Beyond Silicon Valley: China's architects of AI for Global South

Updated 2025.12.12 22:50 GMT+8
Gong Zhe

/VCG

When Time magazine named the "Architects of AI" as its "person of the year," they noticed China's unique approach, which global conversation often ignores: prioritizing AI accessibility and industrialization for the masses. This offers a low-cost "Chinese solution" to bridge the growing digital divide, positioning AI as a universal tool rather than a service for the privileged.

The current capital-intensive Western race for AGI, or "an AI that does it all," risks creating an "AI black hole" absorbing power and resources. China's tech leaders, however, are focused on application and industrial value. Baidu CEO Robin Li emphasizes that while core models will consolidate, the greatest opportunity lies in the vast application layer, driving efficiency in sectors like manufacturing.

This philosophy drives what Time calls China's "AI tigers" – the six AI unicorns of StepFun, Zhipu AI, Moonshot AI, MiniMax, 01.AI and Baichuan.

MiniMax, for example, is actively working to offer high-quality large language model services at a fraction of competitors' cost, aiming to democratize access for developers and small-to-medium enterprises globally.

The commitment to low-cost, scalable AI is best seen in hardware. Startup AgiBot is developing humanoid robots that solve immediate structural challenges like an aging workforce. Thanks to Chinese supply chain efficiency, AgiBot can retail its robots at under $20,000, a major breakthrough in accessibility. He Xiaopeng, the CEO of carmaker XPeng, similarly focuses on embodied intelligence, creating new roles focused on managing robotics, which offer a practical pathway to job creation.

##########

Task A:
Retype the passage of the article on China's AI approach from "MiniMax, for example, is" to "to job creation.".
Task B:
Write the next part of the article on China's AI architects, picking up after its final sentence.

Records provided:
##########

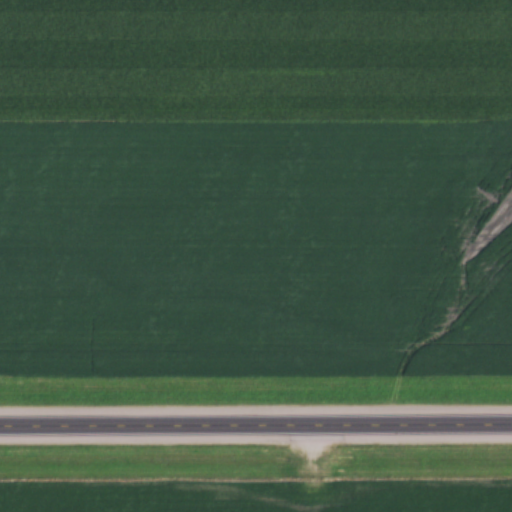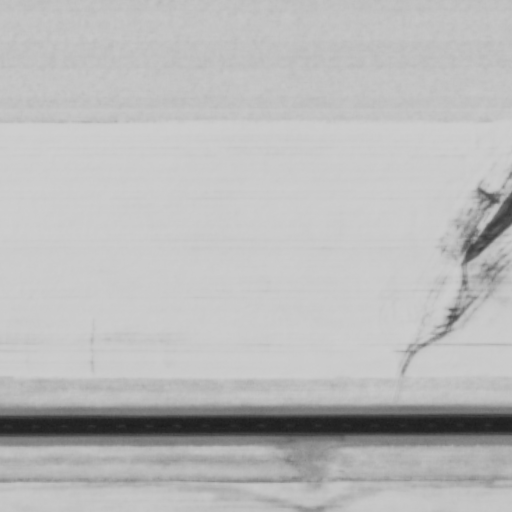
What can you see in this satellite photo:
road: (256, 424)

##########

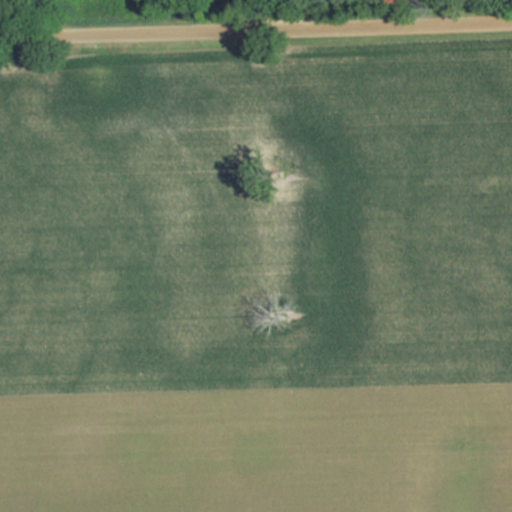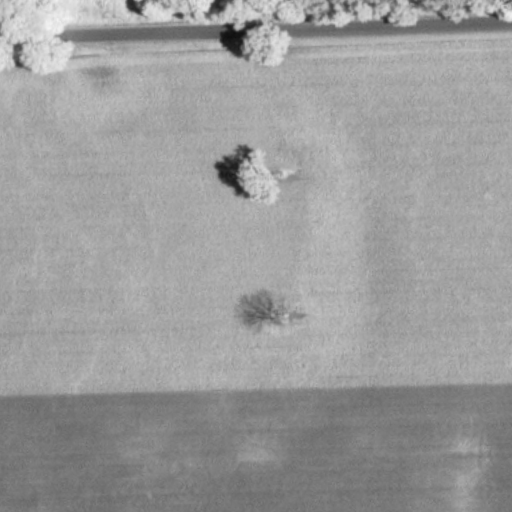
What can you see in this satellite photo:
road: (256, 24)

##########

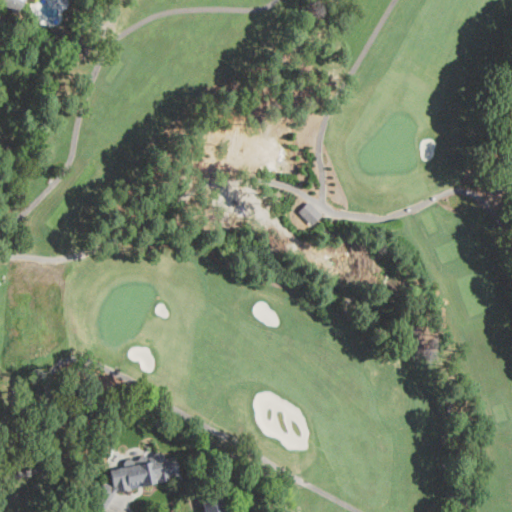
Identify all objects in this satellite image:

##########

Expected output A:
MiniMax, for example, is actively working to offer high-quality large language model services at a fraction of competitors' cost, aiming to democratize access for developers and small-to-medium enterprises globally.

The commitment to low-cost, scalable AI is best seen in hardware. Startup AgiBot is developing humanoid robots that solve immediate structural challenges like an aging workforce. Thanks to Chinese supply chain efficiency, AgiBot can retail its robots at under $20,000, a major breakthrough in accessibility. He Xiaopeng, the CEO of carmaker XPeng, similarly focuses on embodied intelligence, creating new roles focused on managing robotics, which offer a practical pathway to job creation.

Expected output B:
Chinese firms like Huawei and DeepSeek have demonstrated resilience under export controls. Huawei's domestically developed chips are outperforming the available Nvidia chips, helping ensure that AI innovation continues to flourish across partnering economies in the Global South. DeepSeek, on the software side, released many open-weight models that can be downloaded for free, bringing the necessary know-how to developing countries eager for advanced AI functions.

China's strategy – prioritizing practical, cost-effective applications across hardware and software – offers a path for the world to harness AI's power without succumbing to technological dependency. The true architects of AI may be those who build the most accessible and deployable ecosystem for global prosperity, a role China is actively claiming.